Erasmus, 115 años. Ha visto construirse ese mundo que para Malthus resulta una fotografía inmóvil. Ha participado en el proceso. Ha vivido la gran supresión, aunque no tuviera gran conciencia de lo que acontecía. Un crío de tres años, con todas las decisiones que guiarían su destino tomadas. Nacido en la clase llamada a sobrevivir, sin que él lo eligiera. Y aunque no decidiera él el destino de la humanidad, participó en años transcendentales, construyendo la sociedad que Malthus ha recibido dada. Muchas cosas ha hecho antes de retirarse en Avgi. Aunque no fueran muchos años, Erasmus es de la última generación que tuvo que trabajar. Es cierto que para entonces las tareas más duras estaban automatizadas. Pues, aunque tuviera que trabajar, el joven Erasmus no conoció clase obrera alguna. Por la mañana, cuando se dirige, confundido entre labriegos, a cultivar patatas, no son las ganas de ver el coño de Judith lo único que lo impulsa hacia la huerta. Pero Malthus no puede ver los pensamientos de ese hombre viejo de aspecto juvenil. No puede mirar a su pasado de 115 años. Ni siquiera imaginar lo que conlleva esa carga, menos aún cómo le aligera esa carga sentir entre sus dedos el tallo de las patatas.
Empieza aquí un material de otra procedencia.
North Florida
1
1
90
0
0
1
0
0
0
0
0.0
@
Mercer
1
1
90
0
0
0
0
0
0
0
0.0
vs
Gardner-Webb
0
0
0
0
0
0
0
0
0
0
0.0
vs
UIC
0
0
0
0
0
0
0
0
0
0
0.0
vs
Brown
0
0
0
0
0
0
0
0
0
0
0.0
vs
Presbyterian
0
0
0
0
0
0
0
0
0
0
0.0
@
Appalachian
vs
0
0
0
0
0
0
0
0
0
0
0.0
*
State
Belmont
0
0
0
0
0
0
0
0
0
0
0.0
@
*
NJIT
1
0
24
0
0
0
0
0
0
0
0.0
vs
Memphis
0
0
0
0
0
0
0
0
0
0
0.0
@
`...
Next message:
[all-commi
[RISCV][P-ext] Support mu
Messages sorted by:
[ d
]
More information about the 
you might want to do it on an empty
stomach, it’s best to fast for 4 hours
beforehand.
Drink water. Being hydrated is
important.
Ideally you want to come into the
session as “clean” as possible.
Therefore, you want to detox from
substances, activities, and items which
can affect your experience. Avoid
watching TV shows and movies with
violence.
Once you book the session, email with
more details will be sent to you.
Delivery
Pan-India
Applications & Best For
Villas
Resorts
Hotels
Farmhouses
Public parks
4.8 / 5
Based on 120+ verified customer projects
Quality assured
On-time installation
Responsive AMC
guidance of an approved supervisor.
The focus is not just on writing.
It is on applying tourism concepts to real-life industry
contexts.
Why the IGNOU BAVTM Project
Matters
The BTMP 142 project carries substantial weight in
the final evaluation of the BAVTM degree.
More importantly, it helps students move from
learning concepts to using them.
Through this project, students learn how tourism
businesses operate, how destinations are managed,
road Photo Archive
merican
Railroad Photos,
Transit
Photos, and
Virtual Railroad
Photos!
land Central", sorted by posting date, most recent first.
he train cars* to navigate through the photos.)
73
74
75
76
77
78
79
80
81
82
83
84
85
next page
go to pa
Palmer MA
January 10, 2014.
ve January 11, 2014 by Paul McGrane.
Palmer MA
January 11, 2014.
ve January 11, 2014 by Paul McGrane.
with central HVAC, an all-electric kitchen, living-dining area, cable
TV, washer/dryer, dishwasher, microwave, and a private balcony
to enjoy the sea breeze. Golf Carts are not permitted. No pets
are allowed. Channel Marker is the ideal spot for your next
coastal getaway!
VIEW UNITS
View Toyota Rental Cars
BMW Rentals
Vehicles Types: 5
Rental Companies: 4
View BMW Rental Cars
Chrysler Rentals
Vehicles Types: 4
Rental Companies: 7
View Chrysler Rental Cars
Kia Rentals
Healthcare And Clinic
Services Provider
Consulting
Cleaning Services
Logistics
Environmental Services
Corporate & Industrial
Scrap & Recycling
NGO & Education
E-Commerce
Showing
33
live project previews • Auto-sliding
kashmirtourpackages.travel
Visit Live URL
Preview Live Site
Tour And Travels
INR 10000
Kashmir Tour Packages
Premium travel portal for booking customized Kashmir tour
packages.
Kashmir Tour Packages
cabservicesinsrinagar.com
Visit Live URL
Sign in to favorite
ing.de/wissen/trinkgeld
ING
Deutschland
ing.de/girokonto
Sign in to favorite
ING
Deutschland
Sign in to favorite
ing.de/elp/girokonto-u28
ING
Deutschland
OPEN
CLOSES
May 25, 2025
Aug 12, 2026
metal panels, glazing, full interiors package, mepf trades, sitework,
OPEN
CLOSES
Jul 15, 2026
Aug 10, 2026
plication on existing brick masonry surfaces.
Menuda paz en la selva-ciudad. A ti te lo debo todo. A ti te debo este vehículo pero, sobre todo, a ti te debo la esperanza de estos últimos años. Ha llegado el día de asesinar esta paz aburrida, agotadora, desesperante. ¿Cuánta gente vendría, por ejemplo, a este mirador hace un par de siglos? Porque está claro que este lugar está hecho a propósito, para pasar el tiempo contemplando la ciudad. Hay que agradecer dos cosas a los trabajadores de infraestructuras: que continúen manteniendo estas carreteras limpias, y que dejaran a la ciudad descansar en el vientre de la selva. O a la administración general o, dicho más exactamente, a la capacidad de previsión que tuvieron nuestros ancestros. Así que, muchas gracias, de nuevo, a nuestros ancestros, por dejarnos todo hecho y organizado. Y dos cosas que agradecer a la escuela: que me enseñara la aversión por la ciudad, y que trajera a Nietzsche a mi vida.